*** Begin section ***

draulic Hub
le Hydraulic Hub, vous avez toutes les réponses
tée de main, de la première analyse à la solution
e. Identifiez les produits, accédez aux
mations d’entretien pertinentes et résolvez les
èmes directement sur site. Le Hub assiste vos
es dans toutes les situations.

*** End section ***
*** Begin section ***

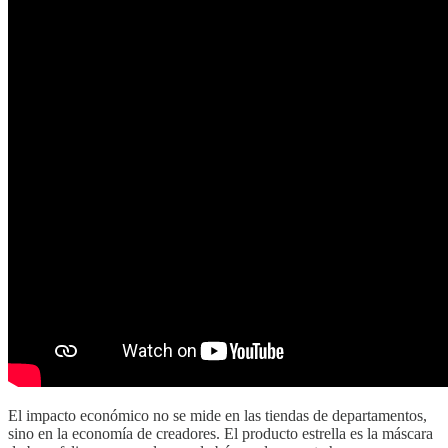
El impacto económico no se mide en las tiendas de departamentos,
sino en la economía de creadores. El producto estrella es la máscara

*** End section ***

YOUR TASK =>
Pull from the data each line where the string "toutes" turns up.

FINISHED TASK =>
le Hydraulic Hub, vous avez toutes les réponses
es dans toutes les situations.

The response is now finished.